ABSTRACT
I. INTRODUCTION
II. PRELIMINARIES
III. COLLABORATIVE ANALYSIS FRAMEWORK
IV. IMPLEMENTATION OF COLLABORATIVE ANALYSIS FRAMEWORK
V. FRAMEWORK IMPLEMENTATION EXAMPLE
VI. CONCLUSION AND FUTURE WORK
REFERENCES
ABSTRACT
Human error has been statistically proven to be the primary cause of road accidents. This undoubtedly is a contributory cause of the rising popularity of autonomous vehicles as they are presumably able to maneuver appropriately/optimally on the roads while diminishing the likelihood of human error and its repercussion.
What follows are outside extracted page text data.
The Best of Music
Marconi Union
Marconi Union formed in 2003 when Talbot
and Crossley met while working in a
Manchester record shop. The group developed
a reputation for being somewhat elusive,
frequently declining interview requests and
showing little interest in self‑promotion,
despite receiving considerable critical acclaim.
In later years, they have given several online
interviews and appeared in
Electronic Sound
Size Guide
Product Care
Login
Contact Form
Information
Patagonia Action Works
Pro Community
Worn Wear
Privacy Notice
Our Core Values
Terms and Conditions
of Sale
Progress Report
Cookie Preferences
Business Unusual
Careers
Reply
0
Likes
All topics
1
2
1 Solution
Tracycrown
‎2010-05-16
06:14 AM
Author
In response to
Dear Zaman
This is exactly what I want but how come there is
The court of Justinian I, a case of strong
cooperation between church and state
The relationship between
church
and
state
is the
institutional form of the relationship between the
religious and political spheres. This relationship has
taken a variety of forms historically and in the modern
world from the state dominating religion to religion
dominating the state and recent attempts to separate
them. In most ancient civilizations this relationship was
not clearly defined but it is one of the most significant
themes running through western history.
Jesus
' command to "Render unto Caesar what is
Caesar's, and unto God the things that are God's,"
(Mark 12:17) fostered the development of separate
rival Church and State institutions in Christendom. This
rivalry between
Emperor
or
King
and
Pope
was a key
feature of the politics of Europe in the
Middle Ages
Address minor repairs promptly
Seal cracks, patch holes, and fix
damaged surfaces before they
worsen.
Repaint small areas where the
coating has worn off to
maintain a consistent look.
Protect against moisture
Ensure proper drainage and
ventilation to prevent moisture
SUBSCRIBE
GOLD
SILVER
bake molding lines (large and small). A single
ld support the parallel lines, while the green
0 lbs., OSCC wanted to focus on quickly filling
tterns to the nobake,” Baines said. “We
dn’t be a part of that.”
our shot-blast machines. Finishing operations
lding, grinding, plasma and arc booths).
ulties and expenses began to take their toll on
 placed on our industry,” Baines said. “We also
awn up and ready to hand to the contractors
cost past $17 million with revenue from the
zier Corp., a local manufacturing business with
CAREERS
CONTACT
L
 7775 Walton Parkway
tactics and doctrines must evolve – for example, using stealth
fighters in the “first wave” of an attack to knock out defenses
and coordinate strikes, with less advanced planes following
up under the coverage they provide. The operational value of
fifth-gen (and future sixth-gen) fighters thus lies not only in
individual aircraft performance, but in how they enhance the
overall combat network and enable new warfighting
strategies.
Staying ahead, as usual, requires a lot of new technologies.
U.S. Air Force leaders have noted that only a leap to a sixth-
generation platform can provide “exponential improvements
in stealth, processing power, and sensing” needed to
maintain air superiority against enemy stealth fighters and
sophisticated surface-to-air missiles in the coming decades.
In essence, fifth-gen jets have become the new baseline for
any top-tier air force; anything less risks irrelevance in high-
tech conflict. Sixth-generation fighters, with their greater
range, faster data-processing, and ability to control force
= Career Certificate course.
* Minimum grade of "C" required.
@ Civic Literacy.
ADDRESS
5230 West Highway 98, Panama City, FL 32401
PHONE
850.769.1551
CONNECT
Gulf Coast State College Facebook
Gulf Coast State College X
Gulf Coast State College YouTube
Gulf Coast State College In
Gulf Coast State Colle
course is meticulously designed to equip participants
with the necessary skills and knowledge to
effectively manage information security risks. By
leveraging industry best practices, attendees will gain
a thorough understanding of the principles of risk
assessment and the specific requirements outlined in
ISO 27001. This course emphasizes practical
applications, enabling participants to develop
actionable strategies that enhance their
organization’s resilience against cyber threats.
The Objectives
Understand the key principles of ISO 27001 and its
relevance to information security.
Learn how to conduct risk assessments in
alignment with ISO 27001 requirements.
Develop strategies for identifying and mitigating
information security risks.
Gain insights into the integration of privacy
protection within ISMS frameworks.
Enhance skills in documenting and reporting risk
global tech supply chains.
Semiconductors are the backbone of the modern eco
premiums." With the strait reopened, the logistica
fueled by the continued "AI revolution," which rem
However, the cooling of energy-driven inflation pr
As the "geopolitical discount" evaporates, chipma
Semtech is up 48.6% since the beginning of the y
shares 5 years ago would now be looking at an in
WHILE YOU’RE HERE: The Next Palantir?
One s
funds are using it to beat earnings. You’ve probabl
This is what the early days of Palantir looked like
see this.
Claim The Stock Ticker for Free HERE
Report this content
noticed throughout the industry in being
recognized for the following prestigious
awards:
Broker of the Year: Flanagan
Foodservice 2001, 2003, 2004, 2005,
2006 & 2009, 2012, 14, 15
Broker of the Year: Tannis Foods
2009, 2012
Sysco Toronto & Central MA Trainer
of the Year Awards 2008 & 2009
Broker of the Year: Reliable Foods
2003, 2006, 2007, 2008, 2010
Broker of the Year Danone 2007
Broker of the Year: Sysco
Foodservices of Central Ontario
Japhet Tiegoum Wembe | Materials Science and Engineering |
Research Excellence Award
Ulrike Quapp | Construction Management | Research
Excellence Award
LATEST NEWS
However, autonomous vehicles are not ready for widespread adoption because their safety and security issues are yet to be thoroughly investigated/addressed. Little literature could be found on collaborative analysis of safety and security of autonomous vehicles. This paper proposes a framework for analyzing both safety and security issues, which includes an integrated safety and security method (S&S) with international vehicle safety and security standards ISO 26262 and SAE J3061. The applicability of the proposed framework is demonstrated using an example of typical autonomous vehicle model. Using this framework, one can clearly understand the vehicle functions, structure, the associated failures and attacks, and also see the vulnerabilities that are not yet addressed by countermeasures, which helps to improve the in-vehicle safety and security from researching and engineering perspectives.
INTRODUCTION
An ever increasing number of vehicles on the roads worldwide has apparently increased the frequency of the traffic accidents, which is recognized as a major societal and public safety problem. In 2016 alone, more than thirty thousand people died in road accidents in United States, an increase of 5.6% over 2015 [1]. The economic cost of road traffic crashes was substantial, amounting to over 200 billion dollars a year [2]. Statistically, human error tops the list of factors of road accidents (causing 94% of road accidents), followed by vehicle malfunction, environmental factors and others [3]. The human error encompasses recognition error (e.g., driver’s inattention and distraction), decision error (e.g., reckless driving and misjudging others’ action), and performance error (e.g., overcompensation and poor driving skill) [3]. Driving automation is considered a solution to mitigate the human driving errors [4], [5]. A Driving Automation System (DAS) [6] usually makes use of a great variety of advanced sensors and technologies such as Light Detection and Ranging (LiDAR), Global Positioning System (GPS), 3D mapping, path planning and Electronic Controlled Units (ECUs).